In September 2006, Jane OKSBJERG joined the team of the Kyūshū University Dep. of Archaeology for an excavation campaign at the Yayoi period Karakami site on Iki Island (Nagasaki Prefecture), lying off the coast of North Kyūshū. Her vivid and graphic account of the investigation, accompanied by numerous snapshots from the field, allows a genuine look at what digging is like in today's Japan.
Another stimulating field report from Jane OKSBJERG takes us to one of the centres of Kofun period culture in Okayama Prefecture. "The Last Excavation at Shōbuzako Kofun" allows intriguing insight into the development of large scale kofun mounds in ancient Kibi, and what it means for the perception of political power in Late Kofun.
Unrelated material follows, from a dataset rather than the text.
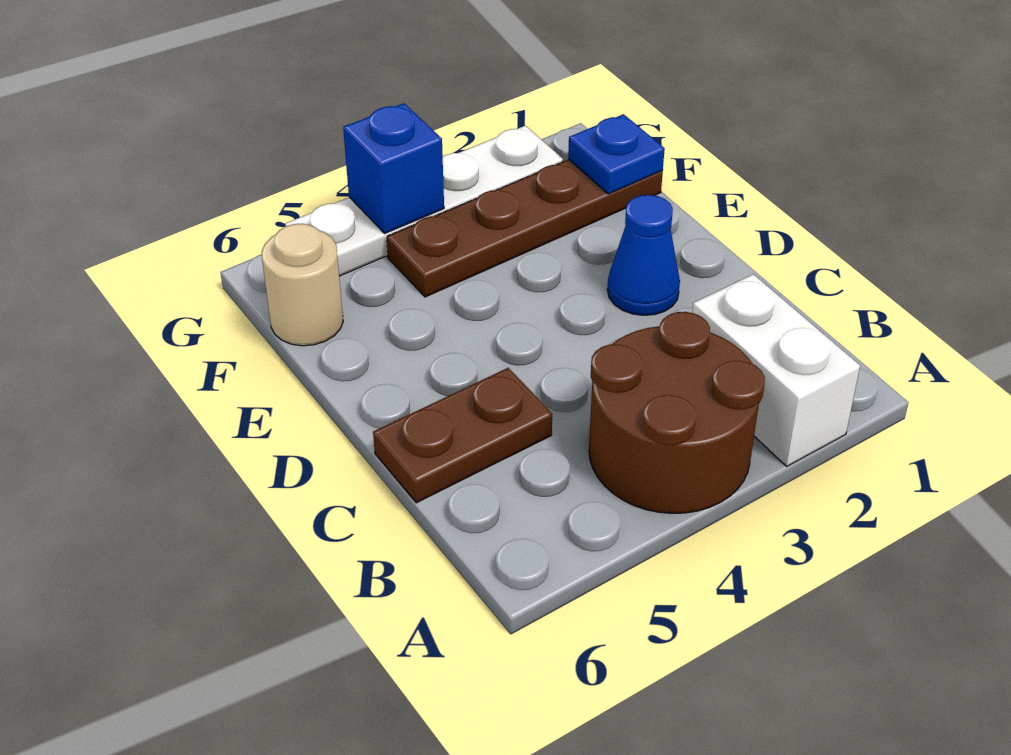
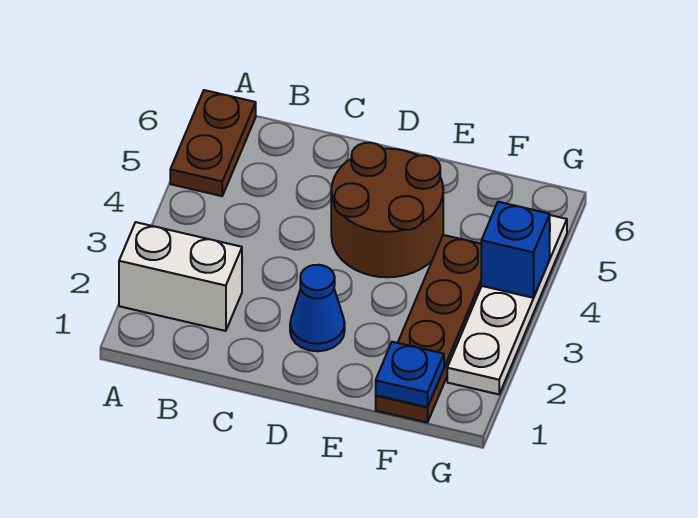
brown 2x2 round brick [589,312,765,513] -> brown 2x2 round brick moved to [331,143,443,277]
brown 1x2 plate [373,368,552,503] -> brown 1x2 plate moved to [170,90,256,196]
tan 1x1 round brick [262,224,343,346] -> none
A major issue in Japanese archaeology, the transition between Yayoi and Kofun cultures raises many questions relating to the emergence of keyhole-shaped mounds, state formation processes, and – needless to say – the whole range of the Yamatai/Yamato problem. Two contributions address specific topics in this context:
Joseph A. STYLES ("A Contested Chronology of the Yayoi-Kofun Transition"), reviewing aspects of Gina L. BARNES’ as well as J. Edward KIDDER’s latest publications, revaluates absolute dating connected to the intriguing Hashikaka mound, linking it even closer to the historic account of queen Himiko.
TSUJITA Jun’ichirō calls attention to finds of fragmented bronze mirrors from latest Yayoi and Early Kofun environments, thus assessing "The Change in the Distribution System of Bronze Mirrors at the Beginning of Kofun Period Japan" and its impact on the analysis of the appearance of local elites in the Kinki region.
Concluding Vol. 1 of BSEAA (2007), two reprints of early works of Edward Sylester MORSE take us to the very beginning of western interest in Japanese archaeology. Annotated and introduced by Michael MOOS ("Two Essays on Japanese Archaeology by Edward S. MORSE"), MORSE’s "Traces of an Early Race in Japan" (1879) and "Dolmens in Japan" (1880) start a small series on Classical Western Writings on East Asian Archaeology and Anthropology in BSEAA that will be continued in the next volume.